Page MenuHomePhabricator

Calendar list view should smartly limit the number of total displayed events to 1000.
Closed, ResolvedPublic

Description

Temporary fix is to not allow more than 100 ghost events per recurring event.

Event Timeline

lpriestley claimed this task.
lpriestley raised the priority of this task from to Normal.
lpriestley updated the task description. (Show Details)
lpriestley added a project: Calendar.
lpriestley added a subscriber: lpriestley.

Here's a rough sketchy of my thinking:

After this loop:

for ($index = $start; $index <= $end; $index) {
  $events[] = ...;
}

We do something like this: sort the events, then choose the farthest-future end date.

if (count($events) > $limit) {
  $events = msort($events, 'getDateFrom');
  $events = array_slice($events, 0, $limit, true);
  $longest_possible_end_date = last($events)->getDateFrom();
}

Even if we don't have a hard end date on the query, we know that we can never need to generate events beyond $longest_possible_end_date, because we already have a full result set which occurs sooner than that date.

Then, the next time we go through the loop, we can use the soonest end date of: the explicit query constraint, the reccuring event termination date, or the $longest_possible_end_date.

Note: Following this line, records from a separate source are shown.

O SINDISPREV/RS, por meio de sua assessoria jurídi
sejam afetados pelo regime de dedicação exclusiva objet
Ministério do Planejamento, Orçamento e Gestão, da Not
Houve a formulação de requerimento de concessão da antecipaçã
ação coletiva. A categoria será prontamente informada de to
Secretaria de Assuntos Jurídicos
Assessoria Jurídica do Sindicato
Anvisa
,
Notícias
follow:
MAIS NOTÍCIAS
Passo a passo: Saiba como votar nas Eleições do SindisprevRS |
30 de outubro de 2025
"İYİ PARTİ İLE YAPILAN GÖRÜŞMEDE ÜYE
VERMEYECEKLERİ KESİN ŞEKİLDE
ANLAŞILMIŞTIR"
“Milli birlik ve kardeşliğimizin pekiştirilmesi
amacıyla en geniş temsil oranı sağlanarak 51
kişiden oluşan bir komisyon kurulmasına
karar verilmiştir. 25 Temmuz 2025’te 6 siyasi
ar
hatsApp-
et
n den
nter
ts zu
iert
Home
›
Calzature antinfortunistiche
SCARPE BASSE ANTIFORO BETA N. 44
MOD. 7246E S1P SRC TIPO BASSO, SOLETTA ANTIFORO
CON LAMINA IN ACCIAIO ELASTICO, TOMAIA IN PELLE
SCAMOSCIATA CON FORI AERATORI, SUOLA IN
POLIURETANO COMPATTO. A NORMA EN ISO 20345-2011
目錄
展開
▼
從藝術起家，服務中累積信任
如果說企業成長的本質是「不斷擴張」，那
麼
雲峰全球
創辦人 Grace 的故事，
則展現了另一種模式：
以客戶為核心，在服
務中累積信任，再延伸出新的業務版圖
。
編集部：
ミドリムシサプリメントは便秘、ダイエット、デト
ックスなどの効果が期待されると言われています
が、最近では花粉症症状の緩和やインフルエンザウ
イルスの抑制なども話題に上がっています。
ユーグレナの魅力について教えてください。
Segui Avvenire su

We can repeat this process and keep bringing $longest_possible_end_date closer and closer to the start of the range, so we have to generate fewer and fewer events.

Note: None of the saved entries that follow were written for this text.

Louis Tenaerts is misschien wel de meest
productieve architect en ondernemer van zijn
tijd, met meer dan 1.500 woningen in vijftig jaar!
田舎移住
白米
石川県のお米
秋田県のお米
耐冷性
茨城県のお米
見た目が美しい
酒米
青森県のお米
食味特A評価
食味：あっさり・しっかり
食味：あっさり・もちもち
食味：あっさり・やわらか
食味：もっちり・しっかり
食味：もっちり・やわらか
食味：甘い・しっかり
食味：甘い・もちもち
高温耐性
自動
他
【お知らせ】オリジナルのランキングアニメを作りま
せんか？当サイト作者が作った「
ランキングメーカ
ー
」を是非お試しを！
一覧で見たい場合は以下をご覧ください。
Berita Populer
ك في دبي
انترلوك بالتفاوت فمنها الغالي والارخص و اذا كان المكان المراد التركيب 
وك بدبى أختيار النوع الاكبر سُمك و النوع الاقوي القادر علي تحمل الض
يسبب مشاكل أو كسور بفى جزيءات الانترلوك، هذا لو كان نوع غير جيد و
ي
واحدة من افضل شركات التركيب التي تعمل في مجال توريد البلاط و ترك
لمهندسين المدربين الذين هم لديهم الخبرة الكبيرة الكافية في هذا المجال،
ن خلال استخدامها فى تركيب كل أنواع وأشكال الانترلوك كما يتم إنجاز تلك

For example, suppose we have several recurring events.

  • We process event A, a monthly event, and generate events for the next 1,000 months. We sort them and pick the last date, so $longest_possible_end_date is now sometime a bunch of years from now.
  • We process event B, a daily event, and generate events for the next 1,000 days. We sort them and pick the last date, which is about 3 years from now. So $longest_possible_end_date is now some time in 2018.
  • We process event C, a weekly event. We can stop generating events when we get to 2018, so we only need to generate about 150 events, instead of 1000.
  • We process events D and E, both daily events, and now the first 1000 events end near the end of the year (they go "B, D, E, B, D, E" 300 times).
  • We process event F, a weekly event. We can stop generating events when we get to the end of the year, so we only need to generate about 50 events instead of 1000.